Exercise details ->
Convert the items below into a JSON list of strings, with one string for each line and no blank lines. Leave out the pictures.
*** Record excerpts ***
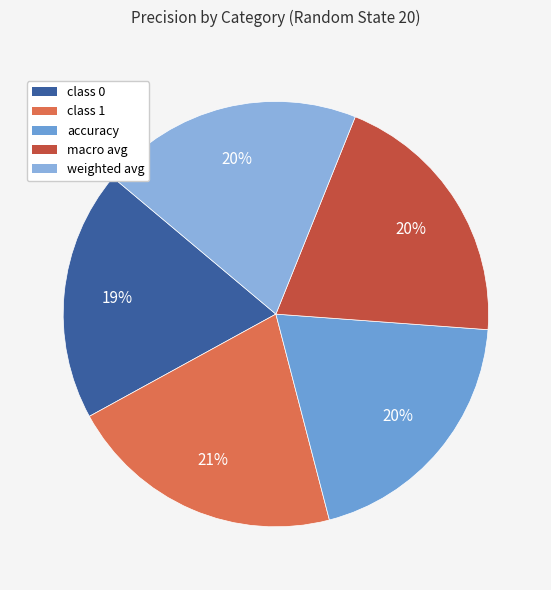

To the nearest percent, what percentage of the pie is macro avg?

20%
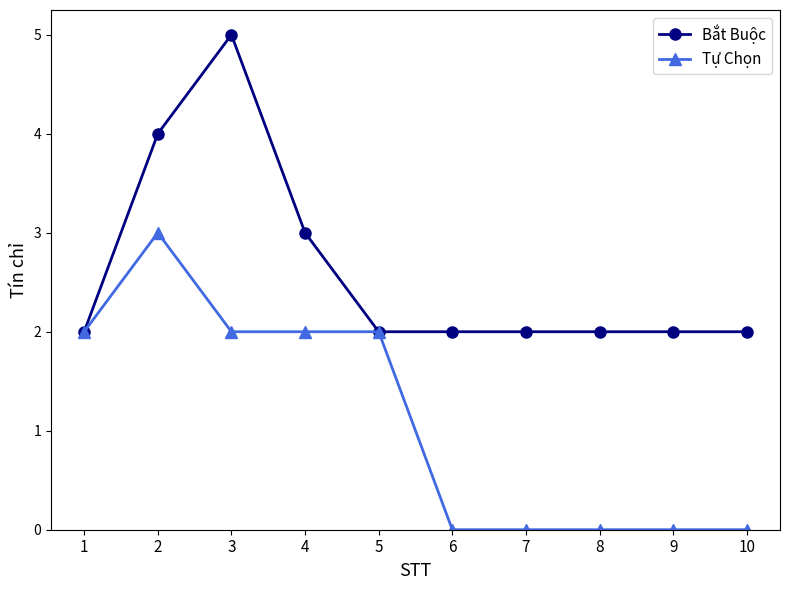

Which category has the highest value across all series?

3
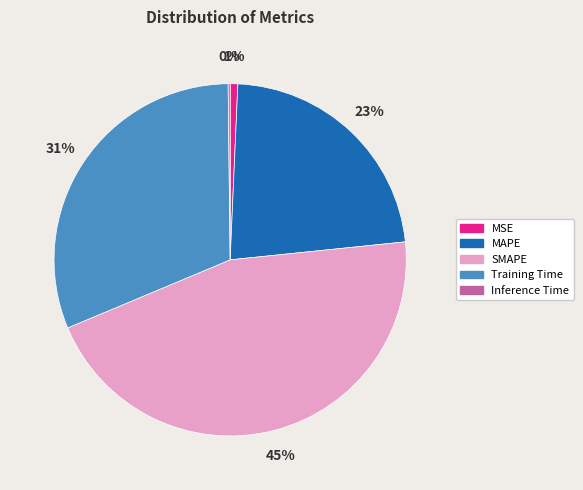

Does SMAPE represent more than half of the total?

No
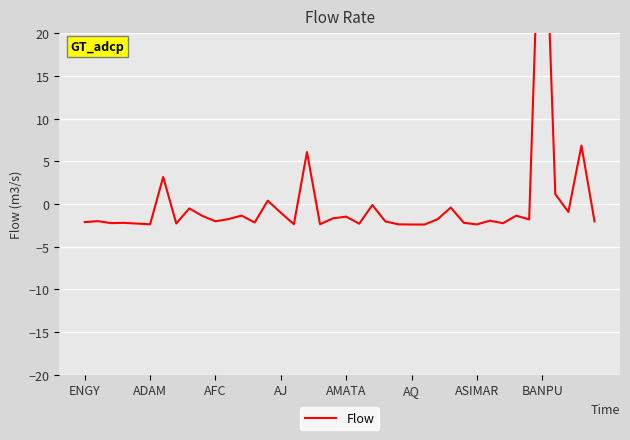

What is the value of the 1st point from the left?

-2.1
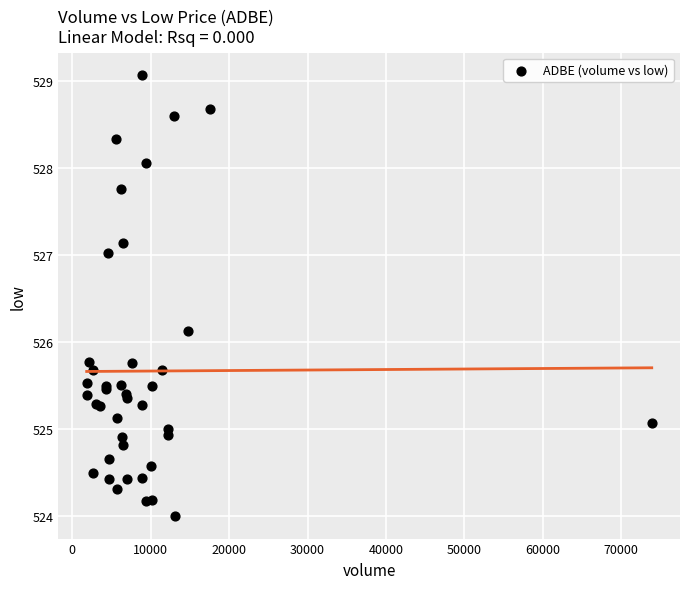

What Y value in the scatter plot is closest to 526?

526.1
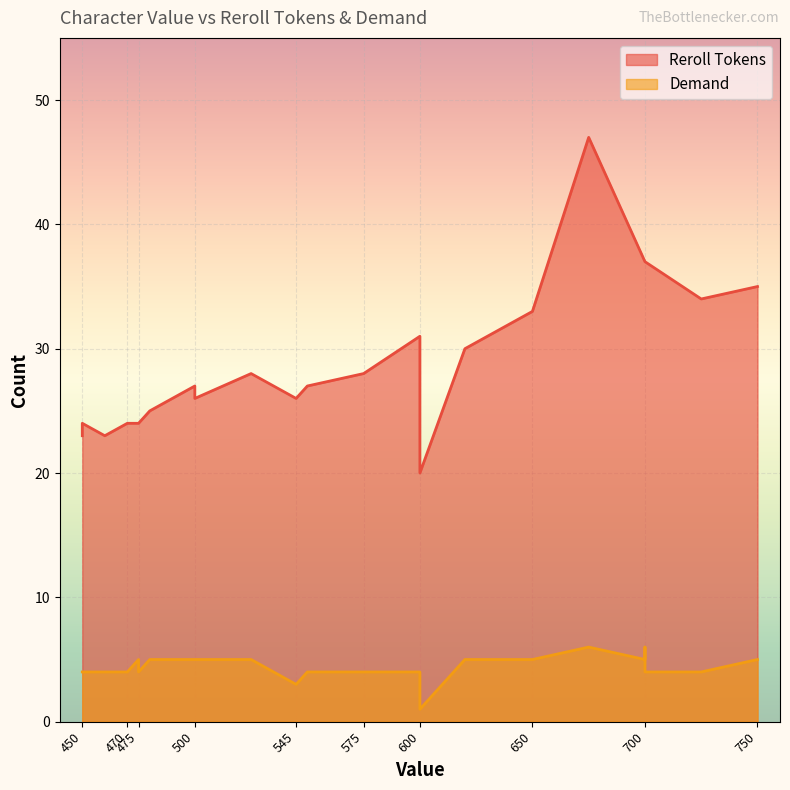

Where is Demand nearest to the value 3?

545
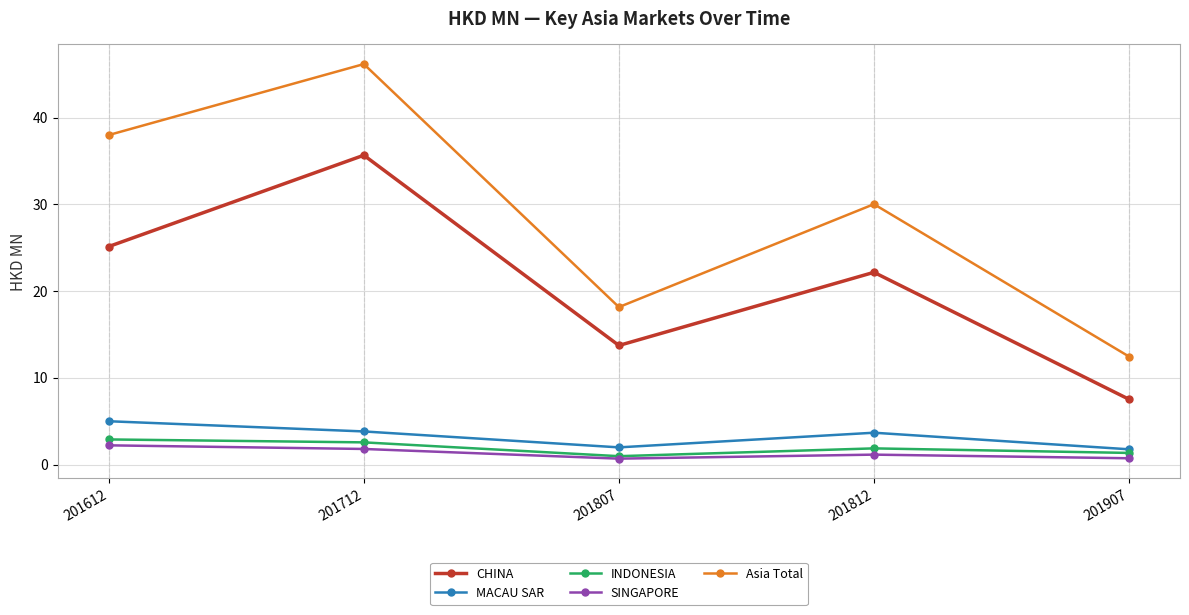

How many values in the SINGAPORE series exceed 1?

3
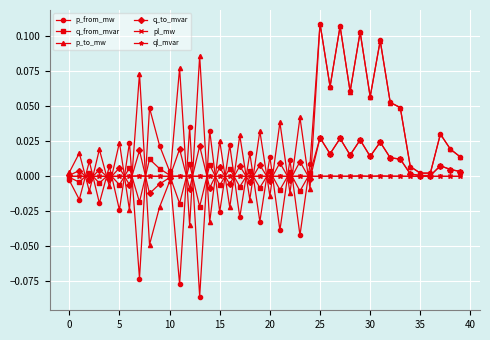

Which series has the largest total across all categories?

p_to_mw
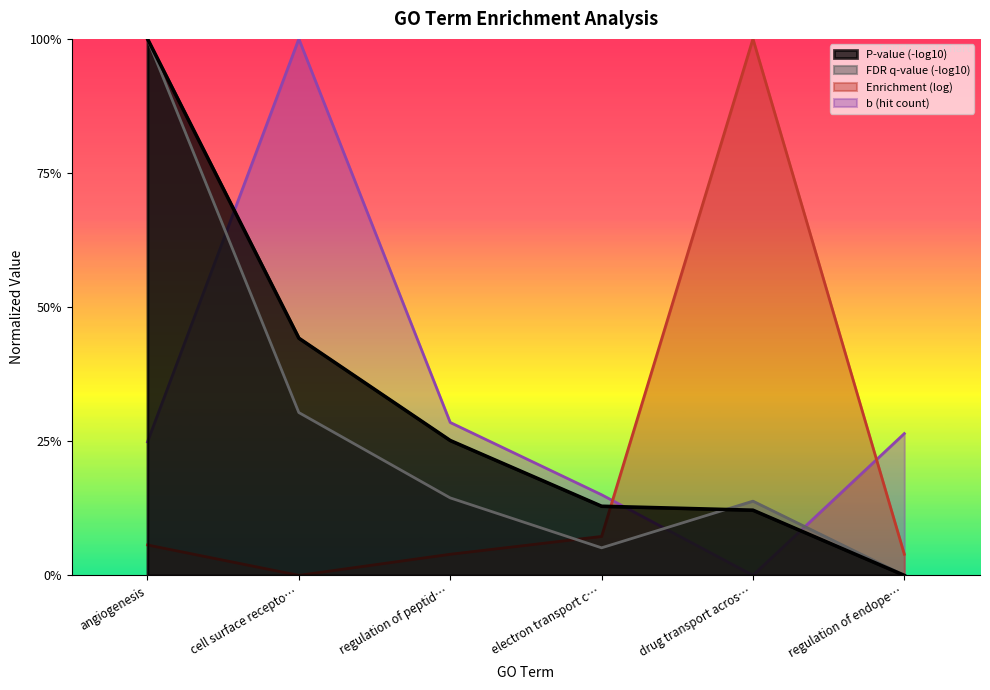

What is the difference between the b values at regulation of peptid… and electron transport c…?

0.1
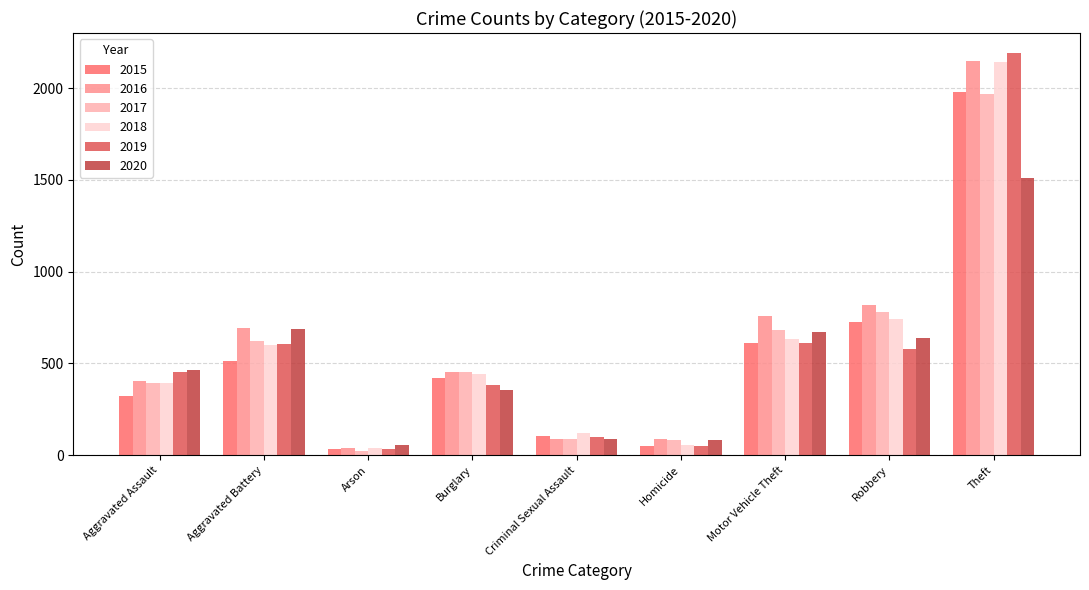

What is the maximum value for 2018?

2140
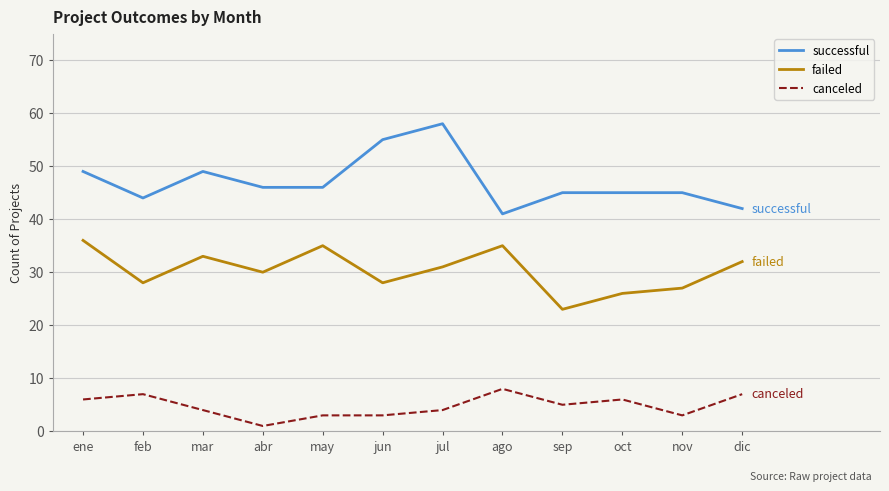

At which category does successful reach its first local valley?

feb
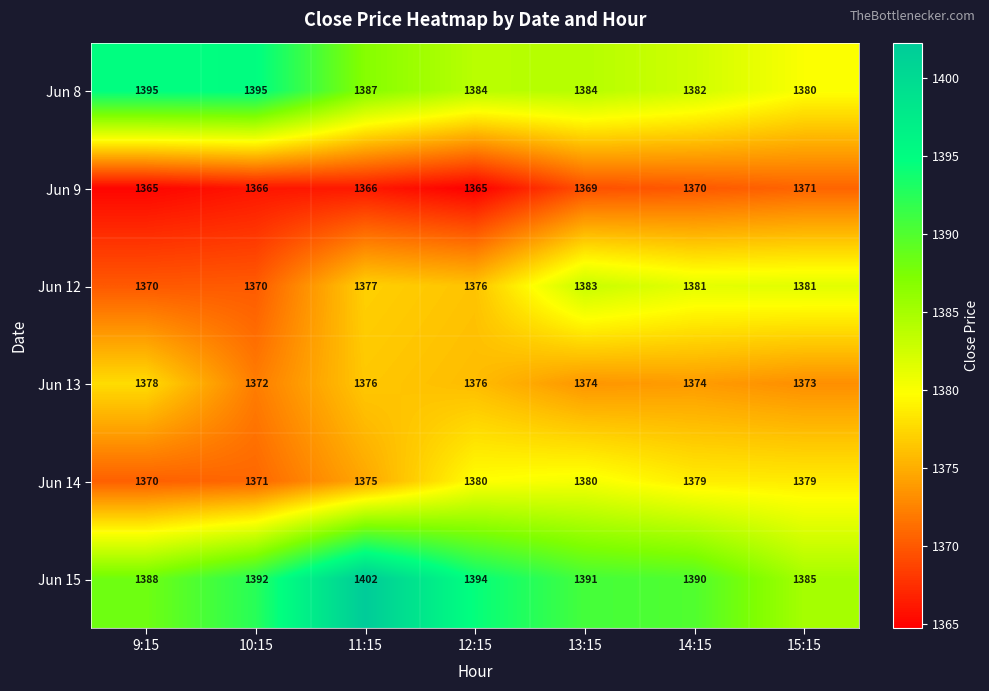

Which series has the widest spread of values?

Jun 15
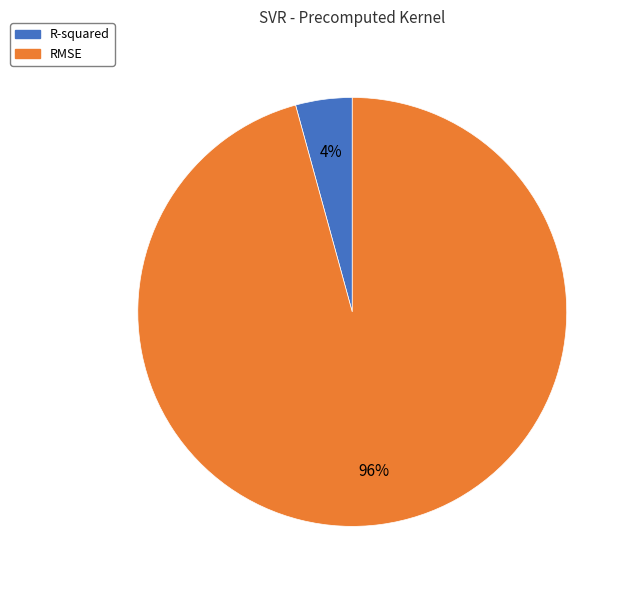

To the nearest percent, what percentage of the pie is RMSE?

96%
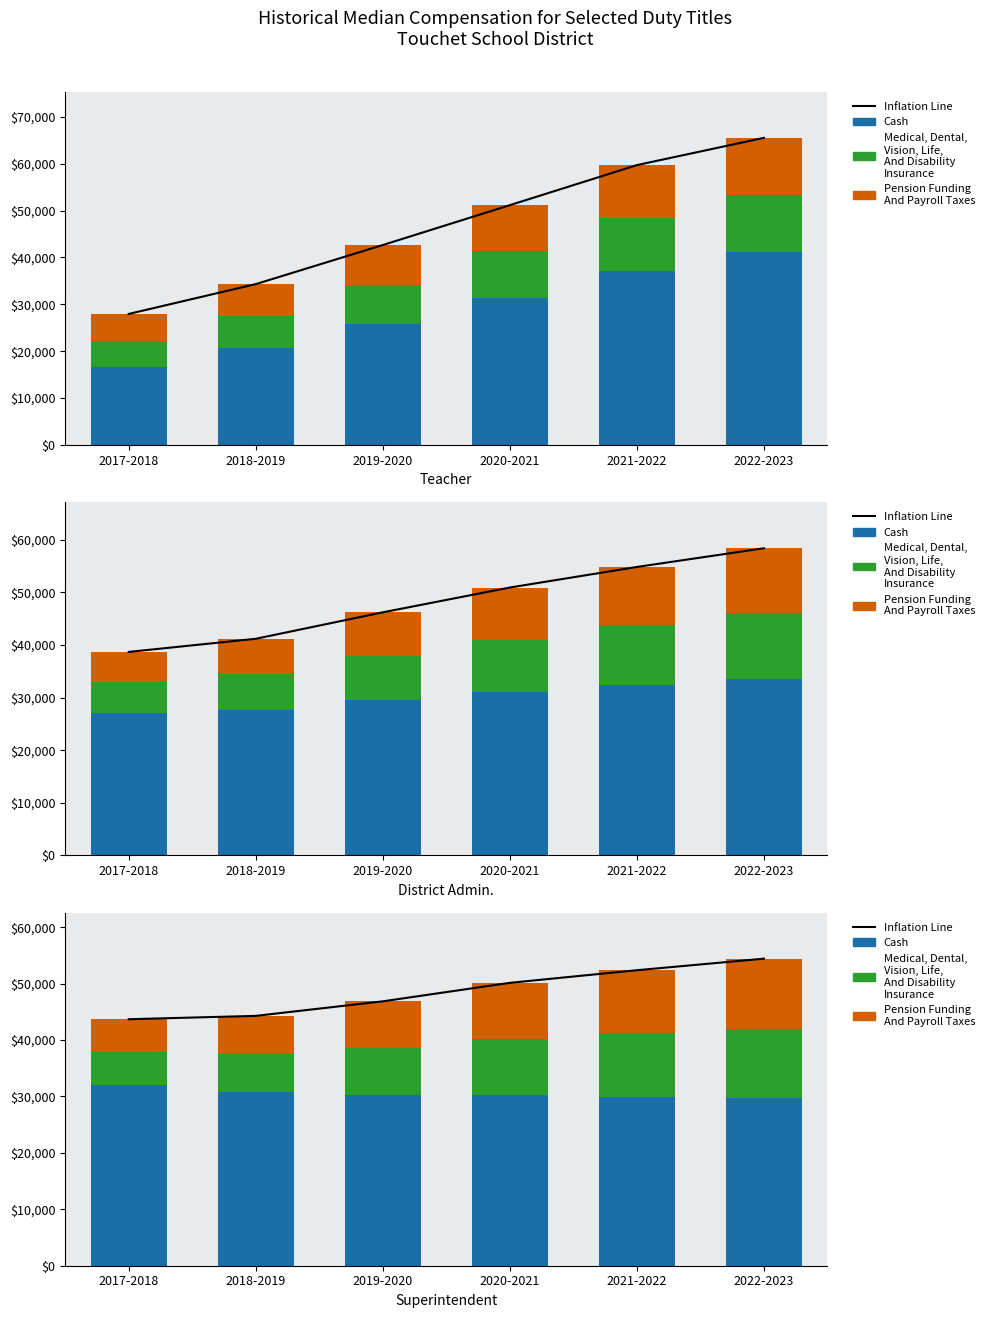

Between 2019-2020 and 2021-2022, which series saw the biggest shift?

Inflation Line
*** End of Record excerpts ***
Result of this task ->
[
  "To the nearest percent, what percentage of the pie is macro avg?",
  "20%",
  "Which category has the highest value across all series?",
  "3",
  "Does SMAPE represent more than half of the total?",
  "No",
  "What is the value of the 1st point from the left?",
  "-2.1",
  "What Y value in the scatter plot is closest to 526?",
  "526.1",
  "Where is Demand nearest to the value 3?",
  "545",
  "How many values in the SINGAPORE series exceed 1?",
  "3",
  "Which series has the largest total across all categories?",
  "p_to_mw",
  "What is the difference between the b values at regulation of peptid… and electron transport c…?",
  "0.1",
  "What is the maximum value for 2018?",
  "2140",
  "At which category does successful reach its first local valley?",
  "feb",
  "Which series has the widest spread of values?",
  "Jun 15",
  "To the nearest percent, what percentage of the pie is RMSE?",
  "96%",
  "Between 2019-2020 and 2021-2022, which series saw the biggest shift?",
  "Inflation Line"
]